- **WHAT TO WORK ON**
Reproduce everything from the line containing "Map the land" down to the line containing "</instances>", substituting "ground cover" for "land cover" and changing nothing else. Leave the pictures out.

- **ENTRIES**
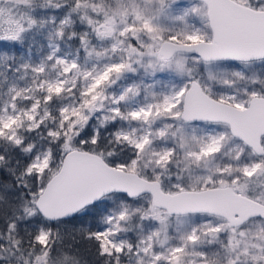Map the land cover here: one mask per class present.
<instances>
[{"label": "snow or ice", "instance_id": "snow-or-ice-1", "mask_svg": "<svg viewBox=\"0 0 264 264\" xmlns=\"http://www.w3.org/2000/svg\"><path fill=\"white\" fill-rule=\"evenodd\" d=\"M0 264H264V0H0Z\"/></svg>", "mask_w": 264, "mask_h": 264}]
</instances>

--

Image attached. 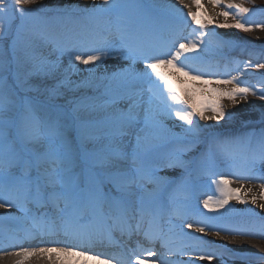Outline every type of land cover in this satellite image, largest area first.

- **ANSWER FOR THIS EXERCISE**
Map the ground cover here: one mask per class present.
<instances>
[{"label": "snow or ice", "instance_id": "snow-or-ice-1", "mask_svg": "<svg viewBox=\"0 0 264 264\" xmlns=\"http://www.w3.org/2000/svg\"><path fill=\"white\" fill-rule=\"evenodd\" d=\"M0 264H264V0H0Z\"/></svg>", "mask_w": 264, "mask_h": 264}]
</instances>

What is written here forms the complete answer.